Statistical Considerations
Sample Size
- Small samples (<30): Correlations unreliable
- Medium samples (30-100): Use with caution
- Large samples (>100): More reliable estimates
- Very large samples: Even tiny correlations may be "significant"
Assumptions
- Linear relationship between variables
- Continuous or ordinal numerical data
- No extreme outliers
- Bivariate normal distribution (for significance tests)
Limitations
- Only detects linear relationships
- Outliers can heavily influence results
- Does not imply causation
- May miss non-linear relationships
Related Analyses
After Correlation Analysis
- Scatter plots - Visualize specific pairwise relationships
- Partial correlation - Remove effect of confounding variables
- Regression analysis - Model relationships
- Principal Component Analysis - Reduce dimensions
- Cluster analysis - Group correlated variables
Example Scenarios
Machine Learning Feature Selection
Identify features correlated with target and remove redundant features.
Financial Data Analysis
Find relationships between economic indicators.
Healthcare Data
Understand relationships between patient measurements and outcomes.
Marketing Analytics
Identify which metrics move together for campaign optimization.
Troubleshooting
Issue: All correlations are very weak (near 0)

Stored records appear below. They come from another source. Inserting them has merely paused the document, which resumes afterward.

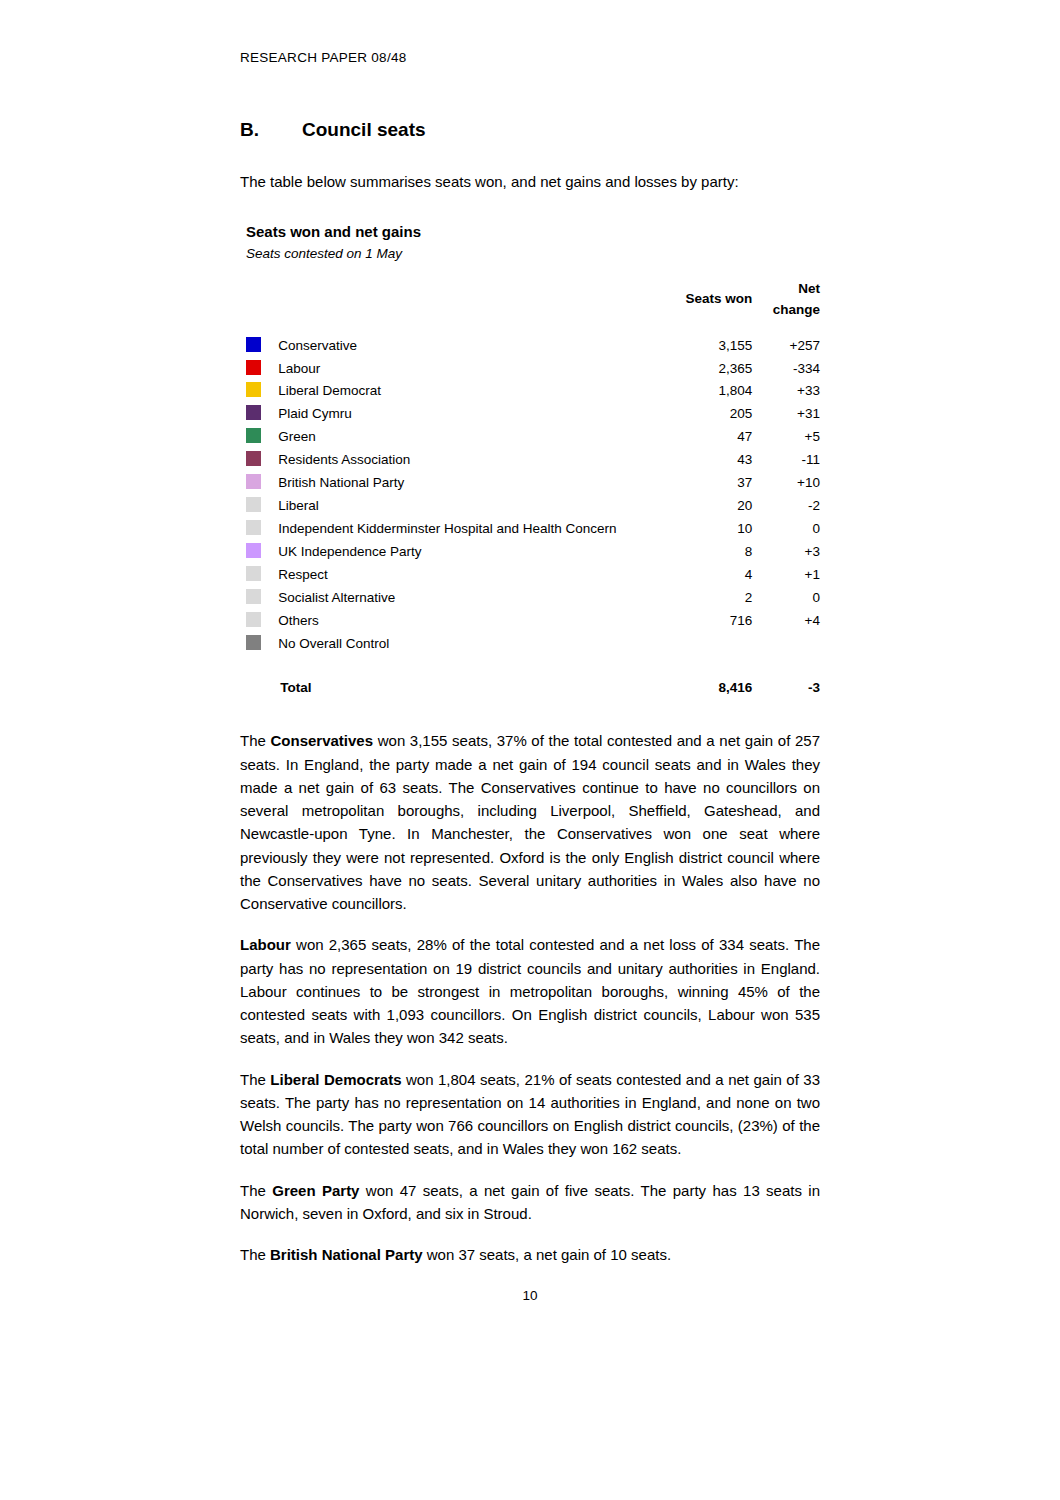RESEARCH PAPER 08/48
B. Council seats
The table below summarises seats won, and net gains and losses by party:
Seats won and net gains
Seats contested on 1 May
| | | Seats won | Net change |
| --- | --- | --- | --- |
| | Conservative | 3,155 | +257 |
| | Labour | 2,365 | -334 |
| | Liberal Democrat | 1,804 | +33 |
| | Plaid Cymru | 205 | +31 |
| | Green | 47 | +5 |
| | Residents Association | 43 | -11 |
| | British National Party | 37 | +10 |
| | Liberal | 20 | -2 |
| | Independent Kidderminster Hospital and Health Concern | 10 | 0 |
| | UK Independence Party | 8 | +3 |
| | Respect | 4 | +1 |
| | Socialist Alternative | 2 | 0 |
| | Others | 716 | +4 |
| | No Overall Control | | |
| | Total | 8,416 | -3 |
The Conservatives won 3,155 seats, 37% of the total contested and a net gain of 257 seats. In England, the party made a net gain of 194 council seats and in Wales they made a net gain of 63 seats. The Conservatives continue to have no councillors on several metropolitan boroughs, including Liverpool, Sheffield, Gateshead, and Newcastle-upon Tyne. In Manchester, the Conservatives won one seat where previously they were not represented. Oxford is the only English district council where the Conservatives have no seats. Several unitary authorities in Wales also have no Conservative councillors.
Labour won 2,365 seats, 28% of the total contested and a net loss of 334 seats. The party has no representation on 19 district councils and unitary authorities in England. Labour continues to be strongest in metropolitan boroughs, winning 45% of the contested seats with 1,093 councillors. On English district councils, Labour won 535 seats, and in Wales they won 342 seats.
The Liberal Democrats won 1,804 seats, 21% of seats contested and a net gain of 33 seats. The party has no representation on 14 authorities in England, and none on two Welsh councils. The party won 766 councillors on English district councils, (23%) of the total number of contested seats, and in Wales they won 162 seats.
The Green Party won 47 seats, a net gain of five seats. The party has 13 seats in Norwich, seven in Oxford, and six in Stroud.
The British National Party won 37 seats, a net gain of 10 seats.
10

- Solution: Variables may truly be independent, or relationships may be non-linear. Check scatter plots. Verify data quality and that variables are numerical.
Issue: Correlation matrix is not symmetric
- Solution: This should not happen. Check data and report as bug. Matrix must be symmetric by definition.
Issue: Perfect correlations (1.0) off the diagonal
- Solution: Two variables are perfectly linearly related - one is redundant or they're measuring the same thing. Remove one.
Issue: Cannot see color differences
- Solution: Enable "Annotate Segments With Value" to see exact numbers. Consider different color scale.
Issue: Too many variables to read
- Solution: Reduce number of columns (limit to 10-15), or create multiple correlation matrices for subsets of variables.
Issue: Unexpected correlations appear
- Solution: May indicate data issues, confounding variables, or interesting relationships. Investigate with scatter plots and domain expertise.
Issue: Negative correlation where positive expected (or vice versa)
- Solution: Verify variable coding (e.g., satisfaction coded as 1=bad, 5=good). Check for data entry errors.
Issue: Very strong correlations everywhere
- Solution: Variables may be measuring similar constructs. Check if variables need to be transformed or if multicollinearity is present.